Connections to Foundational Principles and Real-World Relevance

  • Foundational links

    • Type I hinges on IgE class switching and mast cell biology, illustrating how signaling and mediator release translate to clinical symptoms.
    • Type II highlights how antibodies can exert protective and destructive roles, including direct cell targeting and interference with receptor signaling.
    • Type III demonstrates why circulating immune complexes cause systemic inflammation and multi-organ disease).
    • Lupus exemplifies how autoimmune processes can span multiple hypersensitivity pathways and organ systems, reinforcing the overlap in real-world disease.

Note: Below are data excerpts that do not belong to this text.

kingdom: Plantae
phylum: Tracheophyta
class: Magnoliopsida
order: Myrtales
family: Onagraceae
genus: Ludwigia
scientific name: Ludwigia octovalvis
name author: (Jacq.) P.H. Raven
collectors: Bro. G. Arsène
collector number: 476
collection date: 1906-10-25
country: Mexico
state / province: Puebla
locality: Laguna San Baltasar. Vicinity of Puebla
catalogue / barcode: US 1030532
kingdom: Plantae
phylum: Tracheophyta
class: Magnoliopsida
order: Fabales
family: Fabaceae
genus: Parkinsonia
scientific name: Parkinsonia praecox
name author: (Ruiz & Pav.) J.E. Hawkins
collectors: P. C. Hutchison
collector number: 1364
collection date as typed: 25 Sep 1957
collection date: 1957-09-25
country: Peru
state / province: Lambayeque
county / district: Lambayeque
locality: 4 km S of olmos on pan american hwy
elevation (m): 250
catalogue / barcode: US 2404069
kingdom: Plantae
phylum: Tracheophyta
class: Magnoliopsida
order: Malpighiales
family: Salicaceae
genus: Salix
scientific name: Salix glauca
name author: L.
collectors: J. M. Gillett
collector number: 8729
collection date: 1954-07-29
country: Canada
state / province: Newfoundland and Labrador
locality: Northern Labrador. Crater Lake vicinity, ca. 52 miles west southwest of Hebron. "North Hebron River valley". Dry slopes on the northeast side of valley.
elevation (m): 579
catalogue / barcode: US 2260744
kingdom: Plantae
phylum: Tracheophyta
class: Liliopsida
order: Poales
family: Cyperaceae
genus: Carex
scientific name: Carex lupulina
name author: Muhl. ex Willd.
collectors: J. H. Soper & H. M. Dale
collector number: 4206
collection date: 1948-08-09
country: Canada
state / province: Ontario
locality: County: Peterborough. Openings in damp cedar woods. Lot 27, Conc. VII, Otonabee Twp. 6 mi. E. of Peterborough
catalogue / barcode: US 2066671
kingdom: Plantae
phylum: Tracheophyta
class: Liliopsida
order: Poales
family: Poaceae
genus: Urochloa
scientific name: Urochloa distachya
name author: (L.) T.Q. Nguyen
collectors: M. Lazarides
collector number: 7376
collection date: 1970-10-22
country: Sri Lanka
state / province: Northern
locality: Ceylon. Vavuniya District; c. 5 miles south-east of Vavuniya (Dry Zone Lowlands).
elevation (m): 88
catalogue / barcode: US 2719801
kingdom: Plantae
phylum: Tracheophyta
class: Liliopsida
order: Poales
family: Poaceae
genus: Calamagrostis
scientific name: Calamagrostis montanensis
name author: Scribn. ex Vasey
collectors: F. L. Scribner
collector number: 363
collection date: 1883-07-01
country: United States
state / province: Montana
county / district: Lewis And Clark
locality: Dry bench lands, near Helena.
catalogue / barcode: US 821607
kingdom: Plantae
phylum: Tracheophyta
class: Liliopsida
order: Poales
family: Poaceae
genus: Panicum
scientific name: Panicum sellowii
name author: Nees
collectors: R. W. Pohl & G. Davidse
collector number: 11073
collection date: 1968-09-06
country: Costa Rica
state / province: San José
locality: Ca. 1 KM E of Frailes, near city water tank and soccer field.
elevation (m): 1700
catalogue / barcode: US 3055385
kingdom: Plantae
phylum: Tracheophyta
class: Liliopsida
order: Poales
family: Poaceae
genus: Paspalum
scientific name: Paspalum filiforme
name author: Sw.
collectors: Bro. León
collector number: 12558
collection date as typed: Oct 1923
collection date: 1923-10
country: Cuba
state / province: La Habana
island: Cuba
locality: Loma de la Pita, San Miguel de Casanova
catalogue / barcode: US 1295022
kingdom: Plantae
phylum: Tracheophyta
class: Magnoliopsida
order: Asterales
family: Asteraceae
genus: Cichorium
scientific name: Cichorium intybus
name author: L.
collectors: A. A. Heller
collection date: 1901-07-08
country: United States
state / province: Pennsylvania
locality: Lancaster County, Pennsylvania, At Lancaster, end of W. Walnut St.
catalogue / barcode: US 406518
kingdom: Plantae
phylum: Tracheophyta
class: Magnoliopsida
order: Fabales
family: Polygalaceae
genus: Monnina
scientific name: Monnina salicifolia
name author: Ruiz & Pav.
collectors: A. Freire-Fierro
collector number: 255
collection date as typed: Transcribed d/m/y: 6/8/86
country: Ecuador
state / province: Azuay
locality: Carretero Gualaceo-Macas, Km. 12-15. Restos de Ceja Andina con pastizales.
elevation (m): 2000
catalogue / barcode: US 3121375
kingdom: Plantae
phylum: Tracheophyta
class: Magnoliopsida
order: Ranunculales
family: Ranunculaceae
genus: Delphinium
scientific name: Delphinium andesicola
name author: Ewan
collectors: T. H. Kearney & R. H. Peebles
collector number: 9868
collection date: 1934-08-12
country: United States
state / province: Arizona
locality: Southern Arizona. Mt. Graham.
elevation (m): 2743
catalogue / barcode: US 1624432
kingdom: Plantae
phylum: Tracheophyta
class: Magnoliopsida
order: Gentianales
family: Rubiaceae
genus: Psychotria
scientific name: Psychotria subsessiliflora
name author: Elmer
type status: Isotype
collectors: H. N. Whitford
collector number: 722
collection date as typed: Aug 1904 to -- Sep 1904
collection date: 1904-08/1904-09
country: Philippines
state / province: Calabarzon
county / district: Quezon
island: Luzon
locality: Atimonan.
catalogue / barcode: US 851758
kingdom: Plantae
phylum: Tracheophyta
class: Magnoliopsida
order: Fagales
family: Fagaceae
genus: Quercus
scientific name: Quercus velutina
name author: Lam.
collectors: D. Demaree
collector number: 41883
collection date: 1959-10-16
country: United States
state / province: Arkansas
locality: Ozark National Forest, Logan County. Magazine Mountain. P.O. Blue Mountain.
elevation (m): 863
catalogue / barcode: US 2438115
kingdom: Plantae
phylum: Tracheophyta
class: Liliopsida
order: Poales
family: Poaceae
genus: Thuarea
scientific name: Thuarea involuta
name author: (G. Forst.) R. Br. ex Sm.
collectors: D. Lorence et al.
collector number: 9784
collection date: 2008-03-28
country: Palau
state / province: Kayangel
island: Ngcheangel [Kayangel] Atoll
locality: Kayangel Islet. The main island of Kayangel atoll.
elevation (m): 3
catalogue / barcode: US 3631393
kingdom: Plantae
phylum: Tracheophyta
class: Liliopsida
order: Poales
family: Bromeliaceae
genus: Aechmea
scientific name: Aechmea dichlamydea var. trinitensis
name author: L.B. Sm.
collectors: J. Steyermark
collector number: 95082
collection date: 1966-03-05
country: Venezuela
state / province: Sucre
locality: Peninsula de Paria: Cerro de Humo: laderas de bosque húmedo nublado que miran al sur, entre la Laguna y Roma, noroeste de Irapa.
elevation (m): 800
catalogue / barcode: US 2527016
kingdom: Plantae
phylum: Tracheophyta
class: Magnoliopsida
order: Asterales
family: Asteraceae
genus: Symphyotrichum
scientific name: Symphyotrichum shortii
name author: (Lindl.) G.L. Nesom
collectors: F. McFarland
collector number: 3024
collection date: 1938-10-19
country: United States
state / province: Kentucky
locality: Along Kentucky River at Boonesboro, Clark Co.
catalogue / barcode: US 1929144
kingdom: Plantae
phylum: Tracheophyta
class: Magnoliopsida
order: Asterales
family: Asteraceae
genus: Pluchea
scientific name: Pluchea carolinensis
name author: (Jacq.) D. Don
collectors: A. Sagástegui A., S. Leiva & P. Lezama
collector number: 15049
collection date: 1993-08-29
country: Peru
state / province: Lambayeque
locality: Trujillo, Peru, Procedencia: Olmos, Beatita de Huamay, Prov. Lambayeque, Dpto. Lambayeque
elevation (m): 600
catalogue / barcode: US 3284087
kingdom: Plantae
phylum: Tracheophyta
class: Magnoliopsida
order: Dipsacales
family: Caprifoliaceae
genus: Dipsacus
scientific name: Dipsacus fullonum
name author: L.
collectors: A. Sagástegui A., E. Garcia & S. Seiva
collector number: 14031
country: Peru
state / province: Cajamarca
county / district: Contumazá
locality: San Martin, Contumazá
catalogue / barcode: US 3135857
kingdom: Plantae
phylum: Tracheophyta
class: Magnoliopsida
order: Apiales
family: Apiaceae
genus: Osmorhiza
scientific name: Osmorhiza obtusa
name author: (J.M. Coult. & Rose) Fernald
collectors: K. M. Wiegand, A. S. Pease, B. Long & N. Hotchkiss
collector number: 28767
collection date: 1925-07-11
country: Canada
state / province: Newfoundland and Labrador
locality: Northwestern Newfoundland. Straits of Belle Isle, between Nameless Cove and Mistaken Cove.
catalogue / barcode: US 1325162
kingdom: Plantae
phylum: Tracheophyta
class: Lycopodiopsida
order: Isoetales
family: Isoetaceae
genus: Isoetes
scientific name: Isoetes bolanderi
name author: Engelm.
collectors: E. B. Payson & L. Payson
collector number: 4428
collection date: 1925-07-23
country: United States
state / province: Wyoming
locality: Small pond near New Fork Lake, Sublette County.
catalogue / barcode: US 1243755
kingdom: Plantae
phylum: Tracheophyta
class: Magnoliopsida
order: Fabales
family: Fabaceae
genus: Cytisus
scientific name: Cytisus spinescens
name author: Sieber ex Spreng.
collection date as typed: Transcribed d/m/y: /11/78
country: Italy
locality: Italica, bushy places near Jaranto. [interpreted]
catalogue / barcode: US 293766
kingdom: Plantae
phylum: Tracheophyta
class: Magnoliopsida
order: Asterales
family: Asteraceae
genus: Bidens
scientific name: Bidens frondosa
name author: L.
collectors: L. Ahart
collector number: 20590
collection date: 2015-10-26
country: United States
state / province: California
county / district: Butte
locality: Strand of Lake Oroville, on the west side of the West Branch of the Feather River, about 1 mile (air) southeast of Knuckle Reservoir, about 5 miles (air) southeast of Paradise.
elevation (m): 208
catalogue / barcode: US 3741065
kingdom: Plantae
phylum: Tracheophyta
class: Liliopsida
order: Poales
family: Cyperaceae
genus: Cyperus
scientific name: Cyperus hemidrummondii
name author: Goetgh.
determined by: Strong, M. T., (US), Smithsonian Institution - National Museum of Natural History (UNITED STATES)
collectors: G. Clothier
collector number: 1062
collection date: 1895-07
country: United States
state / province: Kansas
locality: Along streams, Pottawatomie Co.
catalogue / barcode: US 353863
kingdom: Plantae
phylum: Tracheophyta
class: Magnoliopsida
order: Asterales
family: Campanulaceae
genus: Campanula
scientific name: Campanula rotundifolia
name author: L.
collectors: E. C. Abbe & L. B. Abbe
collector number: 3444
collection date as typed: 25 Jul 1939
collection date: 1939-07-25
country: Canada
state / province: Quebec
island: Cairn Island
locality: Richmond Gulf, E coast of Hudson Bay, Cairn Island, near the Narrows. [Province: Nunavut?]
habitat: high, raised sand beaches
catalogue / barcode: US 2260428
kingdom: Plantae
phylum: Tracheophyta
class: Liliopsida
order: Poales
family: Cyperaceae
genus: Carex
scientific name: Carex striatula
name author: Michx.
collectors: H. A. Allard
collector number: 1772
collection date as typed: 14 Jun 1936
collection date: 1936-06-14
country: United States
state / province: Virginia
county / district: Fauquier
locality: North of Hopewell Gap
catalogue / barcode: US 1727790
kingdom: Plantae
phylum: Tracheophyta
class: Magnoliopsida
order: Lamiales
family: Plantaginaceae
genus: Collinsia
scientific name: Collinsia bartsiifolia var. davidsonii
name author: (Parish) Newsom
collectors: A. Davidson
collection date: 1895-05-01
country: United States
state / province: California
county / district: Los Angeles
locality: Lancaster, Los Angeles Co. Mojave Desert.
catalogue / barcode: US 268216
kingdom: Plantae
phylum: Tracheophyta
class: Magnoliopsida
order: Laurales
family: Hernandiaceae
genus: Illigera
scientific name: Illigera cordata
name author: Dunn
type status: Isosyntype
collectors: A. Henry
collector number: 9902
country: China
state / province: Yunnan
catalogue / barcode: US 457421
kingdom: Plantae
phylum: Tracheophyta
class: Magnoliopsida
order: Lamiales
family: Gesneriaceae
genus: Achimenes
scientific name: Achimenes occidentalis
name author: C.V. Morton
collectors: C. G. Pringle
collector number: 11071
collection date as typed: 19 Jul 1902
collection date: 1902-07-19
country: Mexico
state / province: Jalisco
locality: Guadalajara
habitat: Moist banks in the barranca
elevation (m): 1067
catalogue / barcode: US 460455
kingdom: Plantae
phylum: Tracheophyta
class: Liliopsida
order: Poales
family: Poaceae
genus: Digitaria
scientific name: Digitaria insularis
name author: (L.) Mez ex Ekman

  • Relevance to pharmacology, diagnostics, and patient safety

    • Knowledge of these mechanisms informs rational drug choices (e.g., steroids, immunosuppressants, IVIG) and helps anticipate side effects.
    • Diagnostic tests (skin testing, IgE assays, Coombs tests) are tools to support, not replace, clinical reasoning.
    • Ethical and practical implications include accurate diagnosis, appropriate referrals, and avoiding overtreatment or mislabeling of diseases based on partial data.

  • Final take-home messages

    • Hypersensitivity reactions are defined by the immune mechanism and tissue targets rather than by a single organ system.
    • Overlaps between Type II and Type III occur in diseases like lupus and Graves’ disease, illustrating the complexity of immune-mediated pathology.
    • A solid understanding of cellular and molecular mechanisms makes it easier to anticipate clinical manifestations, select appropriate tests, and craft effective treatment plans.